Светлый фон

– Но ведь мы же боремся с загрязнениями, – с не свойственной ему робостью возразил оторопелый Гаршин. – От конгрессов и комиссий перешли к конкретным действиям. Есть даже профессия – инженер по охране среды.

– По охране, – улыбнулся Ивлев одними губами, глаза у него стали ледяными. – Общество охраны природы от окружающей среды... Ты же умный человек, Владислав, оглянись. Биосферу Земли стремительно заполняет растущий поток химикатов, многие из которых губительны для жизни. Ведь то, что вы называете... мы называем промышленной цивилизацией, сможет просуществовать не дольше чем до середины следующего столетия! А что дальше?

– Да что с тобой, Игорь? – опомнился Гаршин, задавив в зародыше вспышку самого настоящего страха. – Ты о чем?

Ивлев погасил взгляд и грустно улыбнулся.

– Извини, Владислав, забыл, что мы не на лекции. Что касается моих слов... Понимаешь, я очень люблю эту... м-м... Землю, и мне больно глядеть на то, как люди ранят ее, мучают, пытают, зная при всем при том, что нарушения экологической среды необратимы. Когда же они научатся оценивать свою деятельность космическими масштабами?

– Чего-то я не понимаю. – Гаршин наконец слегка перевел дух. Речь Ивлева поразила его куда больше, чем поразила бы сейчас любая «тарелка», появись она здесь, в кабинете. – То есть я понимаю твои чувства и солидарен с ними, но почему ты в таком случае работаешь в Центре над проблемой НЛО, а не над...

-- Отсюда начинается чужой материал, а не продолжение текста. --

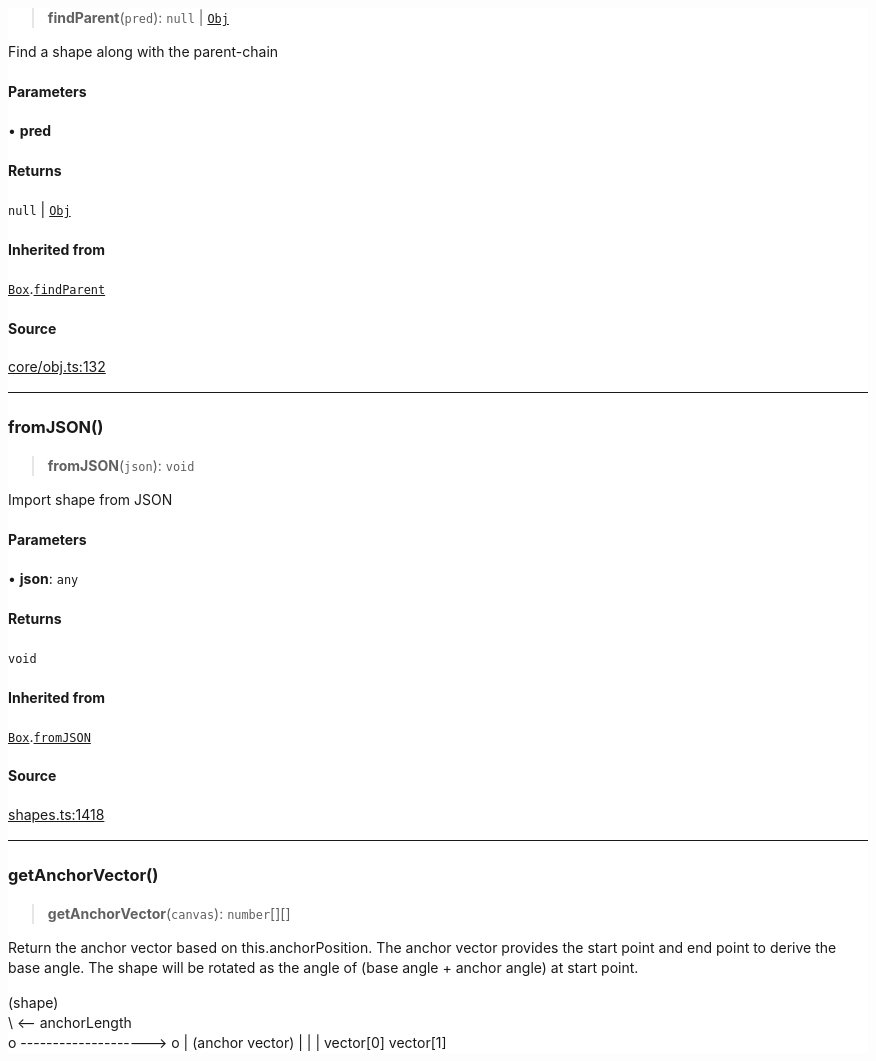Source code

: > **findParent**(`pred`): `null` \| [`Obj`](/api-core/classes/obj/)

Find a shape along with the parent-chain

#### Parameters

• **pred**

#### Returns

`null` \| [`Obj`](/api-core/classes/obj/)

#### Inherited from

[`Box`](/api-core/classes/box/).[`findParent`](/api-core/classes/box/#findparent)

#### Source

[core/obj.ts:132](https://github.com/dgmjs/dgmjs/blob/main/packages/core/src/core/obj.ts#L132)

***

### fromJSON()

> **fromJSON**(`json`): `void`

Import shape from JSON

#### Parameters

• **json**: `any`

#### Returns

`void`

#### Inherited from

[`Box`](/api-core/classes/box/).[`fromJSON`](/api-core/classes/box/#fromjson)

#### Source

[shapes.ts:1418](https://github.com/dgmjs/dgmjs/blob/main/packages/core/src/shapes.ts#L1418)

***

### getAnchorVector()

> **getAnchorVector**(`canvas`): `number`[][]

Return the anchor vector based on this.anchorPosition. The anchor vector
provides the start point and end point to derive the base angle. The shape
will be rotated as the angle of (base angle + anchor angle) at start point.

  (shape)
     \
      \ <-- anchorLength
       \
        o --------------------> o
        |     (anchor vector)   |
        |                       |
     vector[0]               vector[1]
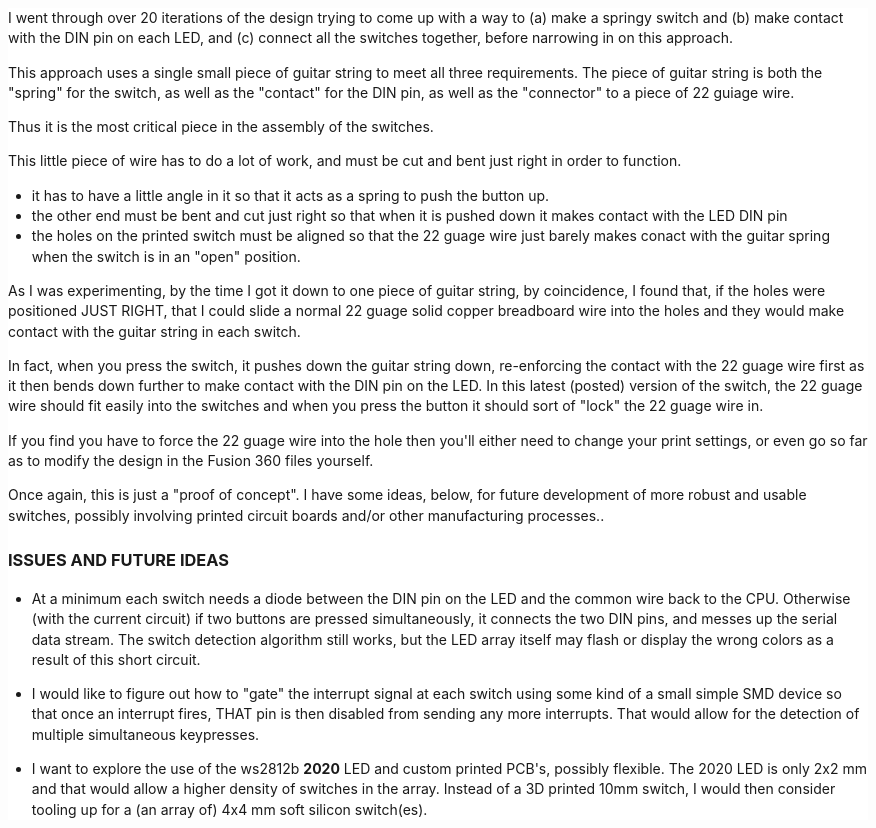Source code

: I went through over 20 iterations of the design trying to come up with a way
to (a) make a springy switch and (b) make contact with the DIN pin on each LED,
and (c) connect all the switches together, before narrowing in on this approach.

This approach uses a single small piece of guitar string to meet all three requirements.
The piece of guitar string is both the "spring" for the switch, as
well as the "contact" for the DIN pin, as well as the "connector" to a piece of
22 guiage wire.

Thus it is the most critical piece in the assembly of the switches.

This little piece of wire has to do a lot of work, and must be cut and
bent just right in order to function.

* it has to have a little angle in it so that it acts as a spring to push the button up.
* the other end must be bent and cut just right so that when it is pushed down it makes
  contact with the LED DIN pin
* the holes on the printed switch must be aligned so that the 22 guage wire
  just barely makes conact with the guitar spring when the switch is in an
  "open" position.
  
As I was experimenting, by the time I got it down to one piece of guitar string,
by coincidence, I found that, if the holes were positioned JUST RIGHT, that I
could slide a normal 22 guage solid copper breadboard wire into the holes and they
would make contact with the guitar string in each switch.

In fact, when you press the switch, it pushes down the guitar string down,
re-enforcing the contact with the 22 guage wire first as it then bends down
further to make contact with the DIN pin on the LED.  In this latest (posted)
version of the switch, the 22 guage wire should fit easily into the switches
and when you press the button it should sort of "lock" the 22 guage wire in.

If you find you have to force the 22 guage wire into the hole then you'll
either need to change your print settings, or even go so far as to modify the
design in the Fusion 360 files yourself.

Once again, this is just a "proof of concept". I have some ideas, below,
for future development of more robust and usable switches, possibly involving
printed circuit boards and/or other manufacturing processes..


### ISSUES AND FUTURE IDEAS

* At a minimum each switch needs a diode between the DIN pin on the LED and the
common wire back to the CPU.  Otherwise (with the current circuit) if two buttons
are pressed simultaneously, it connects the two DIN pins, and messes up the serial
data stream.  The switch detection algorithm still works, but the LED array itself
may flash or display the wrong colors as a result of this short circuit.

* I would like to figure out how to "gate" the interrupt signal at each switch
using some kind of a small simple SMD device so that once an interrupt fires,
THAT pin is then disabled from sending any more interrupts.   That would allow
for the detection of multiple simultaneous keypresses.

* I want to explore the use of the ws2812b **2020** LED and custom printed PCB's,
possibly flexible.  The 2020 LED is only 2x2 mm and that would allow a higher
density of switches in the array.  Instead of a 3D printed 10mm switch, I would
then consider tooling up for a (an array of) 4x4 mm soft silicon switch(es).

Гаршин споткнулся на последнем слове, поняв, что допустил бестактность.

– Ну, ты пойми, я...

– Понимаю, – сказал начальник отдела. – Почему я не работаю ассенизатором, например, хотел ты спросить? И при чем здесь неопознанные летающие объекты? Да при том, что меня тоже интересует их загадочное тяготение к злачным местам планеты, и я хотел бы знать, нет ли здесь ключа к решению многих проблем защиты нашей пресловутой среды обитания.

Они помолчали.

– Я вспомнил одно изречение, – сказал Гаршин, исподтишка наблюдая за внешне успокоившимся Ивлевым. Начальник отдела открылся ему совершенно с иной стороны, показав себя натурой загадочной и увлекающейся и, главное, имеющей цель в жизни. И какую цель! Хотя... может быть, чего-то он, Гаршин, все-таки не понимает? – Научи меня, Господь, спокойно воспринимать события, ход которых я не могу изменить, дай мне энергию и силу вмешиваться в события, мне подвластные, и научи мудрости отличать первые от вторых.

Ивлев встал, распахнул окно, и в комнату ворвался порыв ветра, принесший с собой запахи горячей листвы, цветов и августовского асфальта.

Придя к себе, Гаршин полчаса сидел на столе, болтая ногами и тупо уставясь на футляр телефона. «Ушел в нирвану», – как сказал бы Рудаков. Думал о странном тоне слов Ивлева, слов, полных горечи и ненависти, произнесенных явно не для ошеломления собеседника или создания соответствующего впечатления. Нет, Ивлев был искренен, когда говорил свою обвинительную речь... хотя совершенно непонятно, что же послужило последней каплей, переполнившей чашу его терпения? Что ж, не каждому дано мыслить глобально, масштабами космоса, как это ни грустно. Не каждому дано оценивать не только свои решения и поступки, но и решения и действия цивилизации. Это прерогатива мудрецов. К коим Владислав Гаршин пока не относится. И все же что-то здесь не так... такие разговоры ведутся не в среде исследователей, а скорее в среде социологов... и политиков. Что нашло на Ивлева?